Why couldn't this technique, if the resistor is added in parallel to the driver, for a specific 'ohm value' that when inserted in conjunction with an autoformer tap change, would create a 'net match' of the old impedance previously seen in the network (see my example calculation below....Note that 'turns ratio' used in my calc was taken directly from the Klipsch Type E schematic attached below for the specific attenuation level), be

used to change taps, thus reducing the output of the mid-driver without replacing capacitors as per John's final page one example? In this example, why would the cross-over point change, thus necessitating a capacitor value change when we seem to just get back to the same starting point?

Is this a similar method

of adding a resistor in parallel directly to the autoformer as used by ALK and others (I may be missing something specific to the individual designs since I haven't studied the designs of either in detail) since the ALK design does not require a cap change everytime a tap on the autoformer is changed?

» **Records**:
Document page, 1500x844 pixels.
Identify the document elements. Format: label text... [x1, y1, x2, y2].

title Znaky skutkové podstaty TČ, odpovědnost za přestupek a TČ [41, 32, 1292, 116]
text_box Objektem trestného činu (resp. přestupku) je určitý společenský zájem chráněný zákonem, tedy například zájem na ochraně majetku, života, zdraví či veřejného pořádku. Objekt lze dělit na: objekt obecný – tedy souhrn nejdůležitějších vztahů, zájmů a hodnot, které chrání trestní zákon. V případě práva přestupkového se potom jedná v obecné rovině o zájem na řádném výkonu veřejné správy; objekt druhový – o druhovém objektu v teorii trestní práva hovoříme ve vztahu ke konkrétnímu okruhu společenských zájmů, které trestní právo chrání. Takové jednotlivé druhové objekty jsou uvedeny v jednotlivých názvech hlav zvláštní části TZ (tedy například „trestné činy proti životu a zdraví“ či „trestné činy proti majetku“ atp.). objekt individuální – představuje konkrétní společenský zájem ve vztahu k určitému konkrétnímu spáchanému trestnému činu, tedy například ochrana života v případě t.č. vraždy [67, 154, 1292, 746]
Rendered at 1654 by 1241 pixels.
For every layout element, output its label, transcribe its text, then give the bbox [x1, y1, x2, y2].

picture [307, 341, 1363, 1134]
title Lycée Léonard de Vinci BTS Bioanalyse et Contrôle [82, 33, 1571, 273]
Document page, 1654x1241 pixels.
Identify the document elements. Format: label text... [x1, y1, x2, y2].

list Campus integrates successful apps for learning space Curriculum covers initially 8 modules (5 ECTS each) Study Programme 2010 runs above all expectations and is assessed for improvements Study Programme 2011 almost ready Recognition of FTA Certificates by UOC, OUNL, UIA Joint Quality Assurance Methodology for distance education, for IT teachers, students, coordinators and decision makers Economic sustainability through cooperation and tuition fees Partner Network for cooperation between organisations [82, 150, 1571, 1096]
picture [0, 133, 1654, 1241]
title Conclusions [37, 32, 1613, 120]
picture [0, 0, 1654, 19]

» **Problems and tasks**:
a. Copy out the part of the forum post on autoformer taps that opens with the words containing "Is this a similar" and closes with "autoformer is changed?", renaming "autoformer" to "autotransformer" throughout.
b. Continue the forum post about changing autoformer taps with a parallel resistor from the point where it stops.

» **Answers to the problems**:
a.
Is this a similar method

of adding a resistor in parallel directly to the autotransformer as used by ALK and others (I may be missing something specific to the individual designs since I haven't studied the designs of either in detail) since the ALK design does not require a cap change everytime a tap on the autotransformer is changed?

b.
Attenuate 12 dB
Mid-driver impedance		11	ohms
autoformer impedance (Turn ratio)		16	x
New impedance		176	=
Desired impedance		8	ohms
Parallel Resistance formula
=1/((1/8)-(1/(11*16)))		8.38	resistor ohm value
Attenuate 6 dB
Mid-driver impedance		11	ohms
autoformer impedance (Turn ratio)		4	x
New impedance		44	=
Desired impedance		8	ohms
Parallel Resistance formula
=1/((1/8)-(1/(11*4)))		9.78	resistor ohm value

Since total parallel resistance is calculated as 1/Rtotal = 1/R1 + 1/R2 + 1/R3 +...... , in my example I just try to solve the equation for the unknown.

[rjsilva]

Look on Page 3 5th post!

Oh I see. I don't want to order more parts (I've already put more than I wanted into these Heresy's) so I'd prefer to stick with John's corrected version on page 1. Is there some problem with that version? He does say "The second schematic is for experimental purposes, but could be used indefinately"...

[cfelliot]

But, there is an another issue. The standard E/E2 crossover has a huge impedence swing due to the multiplied impedence of both horns.

The resistor across the driver fakes the starting impedence to a lower value just to be multiplied up by the lower tap.

You still have the huge impedence swing.

Adding the 11 ohm resistor across the autoformer smooths that out so overall impedence becomes pretty flat.

In the days of the Heresy design a 21uF cap would have been an expensive item.

This is a sweep of one of my original Heresy Is:

[djk]

Adding the 15Ω~20Ω resistor when going down a tap allows you to use the original capacitor values and retain the original crossover points.

The 11Ω resistor mod requires the cap be much larger and more expensive for only a minor improvement IMO, it also makes it difficult to go back to the original taps should you change the speaker placement and need to change back.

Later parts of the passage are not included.